Document text:
There exists a wide gap between endpoint security researchers and Internet security researchers. Recent security breaches show that this gap has been exploited by malware, ransomware and hackers to carry out their illegitimate activities in a covert manner. In this information age, security is a universal problem and the counter hack technologies should not be developed in a disjoint manner.
The proposed lab/project will develop a unified security framework which will be useful for stakeholders from all the related areas of computing (software, operating systems, network, Internet,databases, mobile, cloud, etc.). The unified security framework will be based on joint research in the
following application domains:
- End Point Protection
- Internet Security
- Digital Forensics
- Quantum Technology
Increase in malware and hacking attempts with little and expensive threat protection has resulted in significant reduction of confidentiality, reliability, availability and trust on Internet based systems which, till now, were very efficiently serving online and off-line requirements of national and international cyber connected community. In this regard recent examples are ransomware WannaCry and Stuxnet. The main focus of the proposed lab is to develop defensive framework from malware and other Cyber threats by understanding their development, evolution, proliferation, prediction, damage, forensics and ensuring data security by efficient quantum based cryptographic methods.
The domains or areas where the proposed lab will specifically contribute in science and technology are :
- Malware Reverse Engineering: This means using a multi-layer approach with reverse engineering; that
is, instead of fortifying or protecting end point service or application with other services, the components
which define or implement the service shall be identified, reverse engineered, and secured. These
components include software modules, web interfaces, user data transport and network traffic, for
example. Predictive malware defence is also one of the scientific objectives.

Data records:
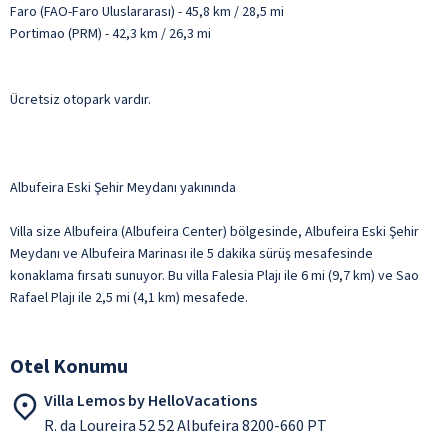
Faro (FAO-Faro Uluslararası) - 45,8 km / 28,5 mi
Portimao (PRM) - 42,3 km / 26,3 mi
Ücretsiz otopark vardır.
Albufeira Eski Şehir Meydanı yakınında
Villa size Albufeira (Albufeira Center) bölgesinde, Albufeira Eski Şehir
Meydanı ve Albufeira Marinası ile 5 dakika sürüş mesafesinde
konaklama fırsatı sunuyor. Bu villa Falesia Plajı ile 6 mi (9,7 km) ve Sao
Rafael Plajı ile 2,5 mi (4,1 km) mesafede.
Otel Konumu
Villa Lemos by HelloVacations
R. da Loureira 52 52 Albufeira 8200-660 PT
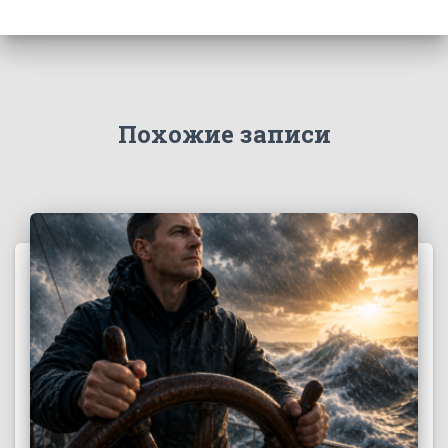
Похожие записи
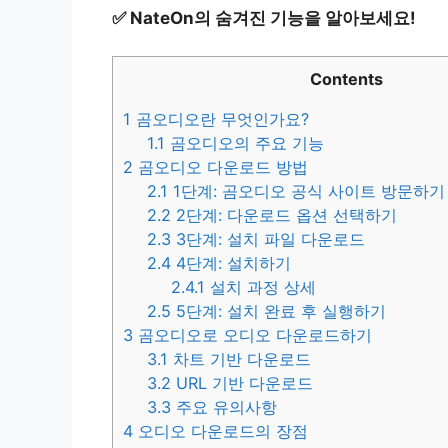
✅
NateOn의 숨겨진 기능을 알아보세요!
Contents
1
곰오디오란 무엇인가요?
1.1
곰오디오의 주요 기능
2
곰오디오 다운로드 방법
2.1
1단계: 곰오디오 공식 사이트 방문하기
2.2
2단계: 다운로드 옵션 선택하기
2.3
3단계: 설치 파일 다운로드
2.4
4단계: 설치하기
2.4.1
설치 과정 상세
2.5
5단계: 설치 완료 후 실행하기
3
곰오디오로 오디오 다운로드하기
3.1
차트 기반 다운로드
3.2
URL 기반 다운로드
3.3
주요 유의사항
4
오디오 다운로드의 장점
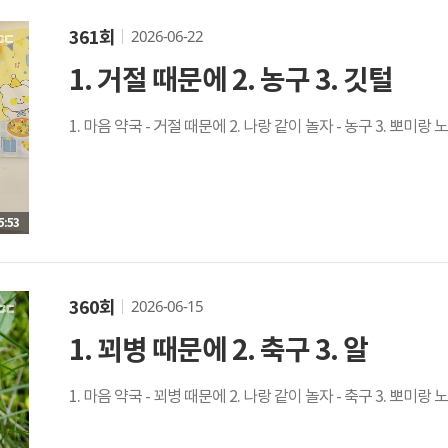
2026-06-22
361회
1. 거절 때문에 2. 농구 3. 깃털
1. 마음 약국 - 거절 때문에 2. 나랑 같이 놀자 - 농구 3. 뽀미랑 
5:53
2026-06-15
360회
1. 꾀병 때문에 2. 축구 3. 알
1. 마음 약국 - 꾀병 때문에 2. 나랑 같이 놀자 - 축구 3. 뽀미랑 노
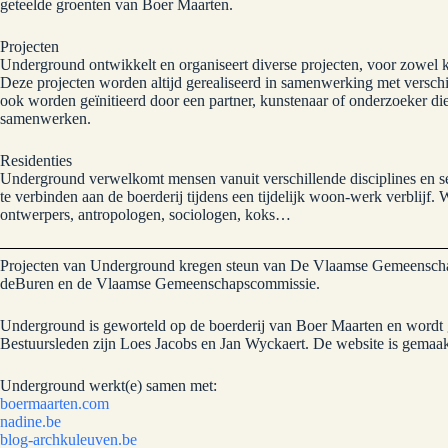
geteelde groenten van Boer Maarten.
Projecten
Underground ontwikkelt en organiseert diverse projecten, voor zowel k
Deze projecten worden altijd gerealiseerd in samenwerking met verschi
ook worden geïnitieerd door een partner, kunstenaar of onderzoeker die
samenwerken.
Residenties
Underground verwelkomt mensen vanuit verschillende disciplines en sec
te verbinden aan de boerderij tijdens een tijdelijk woon-werk verblijf
ontwerpers, antropologen, sociologen, koks…
Projecten van Underground kregen steun van De Vlaamse Gemeensch
deBuren en de Vlaamse Gemeenschapscommissie.
Underground is geworteld op de boerderij van Boer Maarten en wordt 
Bestuursleden zijn Loes Jacobs en Jan Wyckaert. De website is gemaak
Underground werkt(e) samen met:
boermaarten.com
nadine.be
blog-archkuleuven.be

Directions:
1. Copy out the stretch of the security lab proposal from "The domains or" through "the scientific objectives.", word for word.
2. Extend the security lab proposal past its final sentence, continuing on from that point.

Per-task outputs:
1.
The domains or areas where the proposed lab will specifically contribute in science and technology are :
- Malware Reverse Engineering: This means using a multi-layer approach with reverse engineering; that
is, instead of fortifying or protecting end point service or application with other services, the components
which define or implement the service shall be identified, reverse engineered, and secured. These
components include software modules, web interfaces, user data transport and network traffic, for
example. Predictive malware defence is also one of the scientific objectives.

2.
- Internet Traffic Reverse Engineering for Anamoly Detection: Internet operators in Pakistan and
worldwide are concerned that although they are providing bulk bandwidth and traffic transit services, but
they really don’t know what is actually happening in their network traffic. Unfortunately Deep Packet
Inspection (DPI) solutions are very expensive and also violates privacy of users. Therefore it is a
challenging task to do privacy preserving analysis of Internet traffic. In this regard, this project will focus
on using statistical analysis of interval and counting data using large deviation theory and long memory
processes. The scientific target is early DDOS detection and backtrack malware signatures to traffic
- Digital Forensics: The long term scientific goals of the proposed digital forensics laboratory include the
creation of expertise and high-quality research in the area of Digital Forensic Analysis of computers
including Network Servers, Audio & Video Devices, Vehicle Infotainment Systems, Drones, Media
Storage, Mobile Devices, i-Pads, Tablets, Cell Phones, Smart Phones, Smart Watches, GPS Devices,
Dash cams, Activity Trackers, IoT Devices and including Medical Devices, that can store digital
information. Hence, it is a need of time to have such a facility in this region which is very important for
national security in the modern digital era where contemporary methods and techniques of digital and
cybercrimes are increasing day by day. The scope such challenges includes Fraud/Wire Fraud, Cyber
Breaches, Intellectual Property/Trade Secret Theft, etc.
- Quantum Key Distribution (QKD) Protocols: Designing, analysis and implementation of QKD
protocols focusing on specific application and industry requirements. As there are a number of QKD
protocols depending upon the available resources, application and scope. QKD Networks: This area
focuses on the utilization of QKD technology in a network fashion, same as existing computer
networks. There are various critical challenges in using QKD technology with classical networks
because of its technical limitations. Research will be done on establishing scalable and secure QKD
networks so that large scale implementation could be done.